According to a report by the Spanish Society of Medical Oncology (SEOM), colorectal cancer is the cancer with the highest incidence rate (15%) in both sexes in Spain. This datum, together with its high mortality rate after five years (it is the second most worrying tumour, surpassed only by lung cancer), obliges the scientific community to step up its efforts to obtain better diagnostic methods and treatments for this oncological disease.
It is precisely the big data analysis that has generated one of the most important recent breakthroughs in the treatment of colorectal cancer. An international consortium, led by the Oncology Data Science Group of the Vall d’Hebrón Instituto de Oncología (VHIO), has published the first international and ground-breaking consensus in the genomic classification of this type of tumours in Nature Medicine.
After studying 4000 patient samples, the team managed to determine four distinguishable subtypes depending on their molecular characteristics. Thus, in Nature Medicine, the investigators assert that the six colorectal cancer classification systems that formerly existed may now be grouped together into the new consensus. This will allow us to leave all the past inconsistencies and uncertainties in clinical practice behind us, since colorectal tumours can respond very differently to the same treatment. This variability can now be explained by the biology of the different tumours, which, in the words of Dr Rodrigo Dienstmann, is "radically different".
Photograph of Dr Rodrigo Dienstmann. Source: Vall d’Hebrón Instituto de Oncología (VHIO)

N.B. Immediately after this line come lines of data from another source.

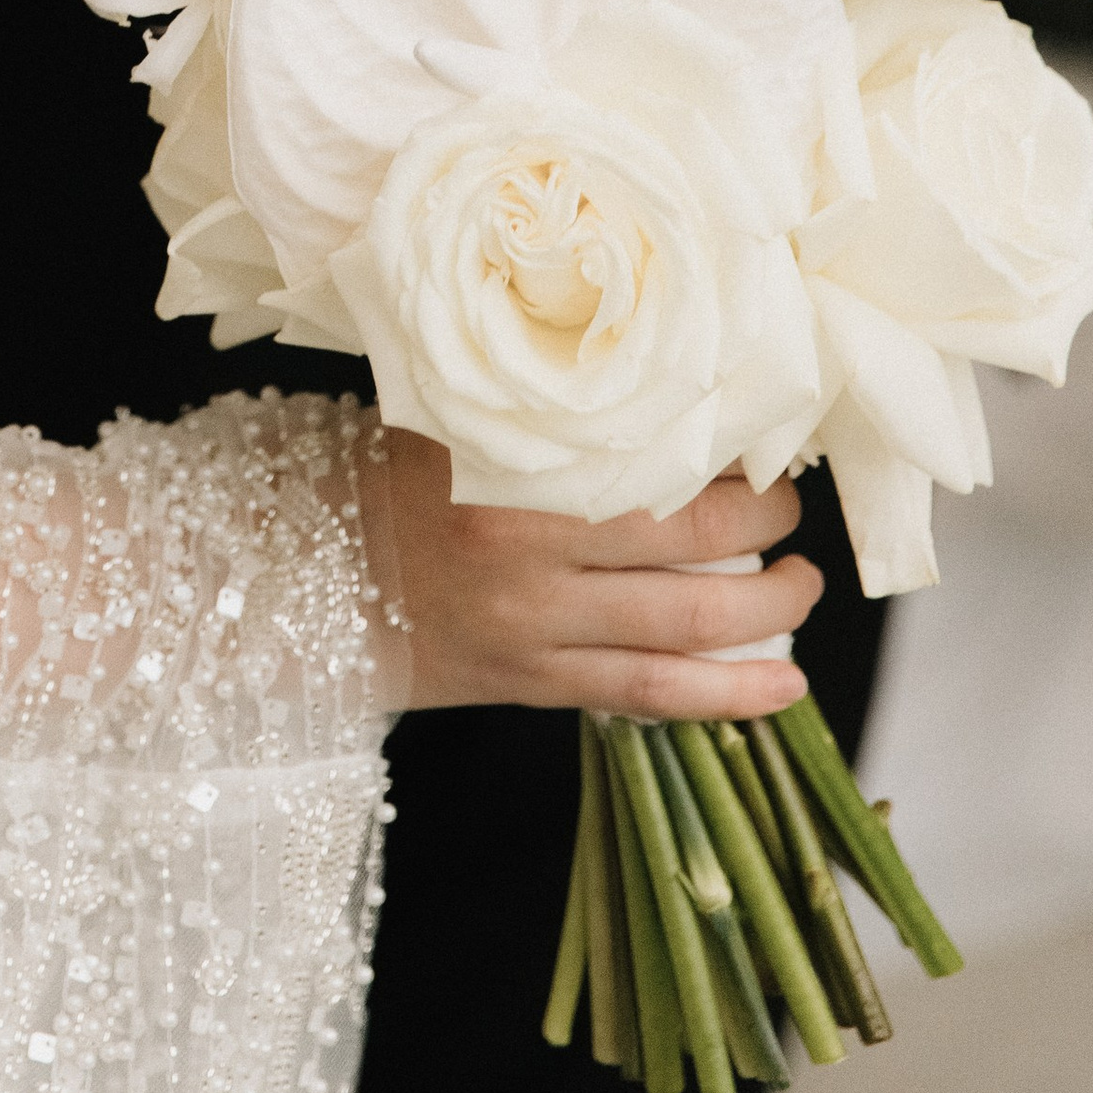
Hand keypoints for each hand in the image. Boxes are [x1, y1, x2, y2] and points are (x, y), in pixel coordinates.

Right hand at [376, 431, 822, 716]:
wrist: (292, 576)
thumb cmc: (376, 478)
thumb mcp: (453, 422)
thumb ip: (547, 417)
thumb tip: (658, 395)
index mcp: (516, 475)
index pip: (660, 470)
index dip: (732, 464)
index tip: (764, 443)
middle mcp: (532, 556)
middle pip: (694, 551)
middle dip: (767, 532)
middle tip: (790, 511)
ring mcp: (535, 629)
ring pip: (685, 632)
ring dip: (766, 613)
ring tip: (800, 589)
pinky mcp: (530, 683)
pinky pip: (648, 697)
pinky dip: (725, 697)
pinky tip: (781, 687)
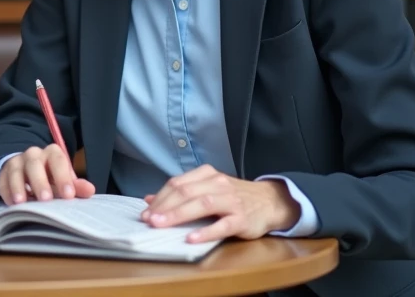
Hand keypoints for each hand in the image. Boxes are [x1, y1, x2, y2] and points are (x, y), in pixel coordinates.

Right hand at [0, 145, 96, 205]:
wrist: (28, 171)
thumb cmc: (51, 177)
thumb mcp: (64, 180)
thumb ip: (76, 187)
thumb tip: (90, 191)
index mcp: (52, 153)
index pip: (58, 160)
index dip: (63, 177)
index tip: (69, 196)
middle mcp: (33, 154)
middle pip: (35, 163)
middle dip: (40, 182)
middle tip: (45, 199)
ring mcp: (17, 162)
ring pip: (16, 170)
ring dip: (18, 186)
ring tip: (22, 203)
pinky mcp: (4, 172)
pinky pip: (3, 180)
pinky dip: (6, 192)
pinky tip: (11, 203)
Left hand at [141, 165, 299, 241]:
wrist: (269, 201)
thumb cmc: (233, 197)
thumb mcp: (207, 189)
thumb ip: (180, 193)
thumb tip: (150, 200)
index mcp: (207, 175)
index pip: (177, 183)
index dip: (160, 198)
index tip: (145, 213)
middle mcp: (218, 184)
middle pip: (186, 192)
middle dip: (164, 207)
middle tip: (148, 220)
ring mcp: (231, 201)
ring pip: (202, 204)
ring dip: (178, 215)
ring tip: (162, 225)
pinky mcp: (242, 219)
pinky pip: (222, 225)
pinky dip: (206, 231)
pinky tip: (191, 238)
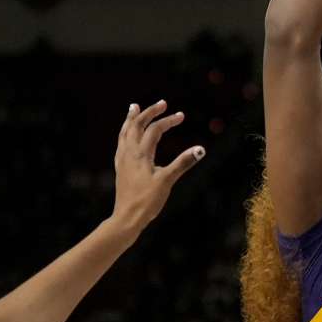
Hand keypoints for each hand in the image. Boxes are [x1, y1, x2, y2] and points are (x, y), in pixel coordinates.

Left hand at [108, 100, 204, 234]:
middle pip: (137, 125)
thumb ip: (183, 163)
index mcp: (141, 154)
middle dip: (149, 112)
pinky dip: (125, 133)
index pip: (154, 130)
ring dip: (132, 119)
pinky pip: (121, 143)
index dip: (168, 121)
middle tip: (162, 103)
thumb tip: (201, 149)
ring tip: (134, 108)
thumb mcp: (167, 181)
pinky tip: (126, 135)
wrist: (126, 218)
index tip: (181, 116)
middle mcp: (129, 153)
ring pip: (125, 132)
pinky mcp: (120, 168)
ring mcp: (122, 160)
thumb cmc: (147, 201)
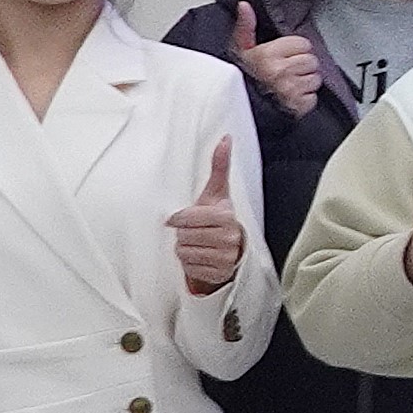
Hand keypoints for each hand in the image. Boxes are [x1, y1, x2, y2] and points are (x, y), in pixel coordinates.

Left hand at [169, 143, 246, 297]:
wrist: (232, 250)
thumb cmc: (218, 220)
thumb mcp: (217, 194)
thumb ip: (219, 167)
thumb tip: (225, 139)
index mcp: (227, 216)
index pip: (187, 218)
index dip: (179, 219)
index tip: (180, 220)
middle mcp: (230, 238)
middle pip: (184, 236)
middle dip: (184, 235)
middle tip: (193, 233)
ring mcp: (226, 257)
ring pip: (184, 252)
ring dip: (186, 250)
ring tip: (197, 245)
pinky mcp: (219, 273)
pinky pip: (190, 268)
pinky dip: (190, 264)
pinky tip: (199, 258)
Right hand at [229, 0, 326, 119]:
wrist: (238, 107)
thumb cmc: (242, 78)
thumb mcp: (240, 49)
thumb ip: (245, 26)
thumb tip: (244, 5)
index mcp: (267, 55)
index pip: (303, 44)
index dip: (295, 49)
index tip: (284, 56)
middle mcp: (280, 72)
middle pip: (311, 60)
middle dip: (302, 65)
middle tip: (286, 70)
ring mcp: (290, 90)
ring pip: (316, 78)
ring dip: (305, 81)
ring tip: (288, 83)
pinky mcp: (297, 106)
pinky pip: (313, 98)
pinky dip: (305, 98)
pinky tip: (291, 97)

The new “disease taxonomy” (as defined by the authors of the proposed classification), achieved through the big data analysis regarding tumour gene expression, also correlates this information to clinical behaviour and patient prognosis. The four subtypes (Consensus Molecular Subtypes, CMS) present a different incidence rate and traits: 14% were CMS1 (microsatellite instability immune), 37% were CMS2 (canonical epithelial, with activation of WNT, MYC and EGFR signalling), 13% were CMS3 (metabolic epithelial, of the metabolic pathways associated with mutations of the KRAS gene) and 23% were CMS4 (mesenchymal, with prominent activation of TGF–β, the presence of stromal invasion and angiogenesis). The remaining percentage (13% of the samples analysed) possibly correspond, according to the authors, to a transition phenotype or to the intratumoral heterogeneity observed.
The characteristics of the subtypes described by the international consensus have major clinical relevance. For example, the CMS1 is characterised by having great immune system activation, whereby immunotherapy would deliver greater benefits to patients in these cases. On the contrary, the CMS4 subtype has a very negative prognosis for conventional colorectal cancer therapies, as it is described with a prominent activation of the TGF–β pathways. Nevertheless, these initial deductions must be confirmed with clinical trials, which are already ongoing in organisations such as the VHIO itself, or the Catalan Institute of Oncology, in order to "study the clinical applicability of this classification”, says Dienstmann.
For these first conclusions to reach clinical practice quickly, the consortium has developed Open-Access-type biocomputing tools that will be used to classify colorectal tumours if microarray genetic data are available. The VHIO's joint work, which also featured the participation of SAGE Bionetworks of Seattle, will permit a paradigm shift in the approach to colorectal cancer, in a way similar to what has occurred with breast tumours in recent years. In the latter, the analysis of the patients' genetic big data resulted in a consensus-based classification that subsequently translated into personalised patient treatment. Scientific and clinical breakthroughs in breast cancer are largely responsible for the fact that this tumour now presents a mean relative survival rate of 89.2% after five years, according to the SEOM. Could something similar occur in the future with colorectal cancer?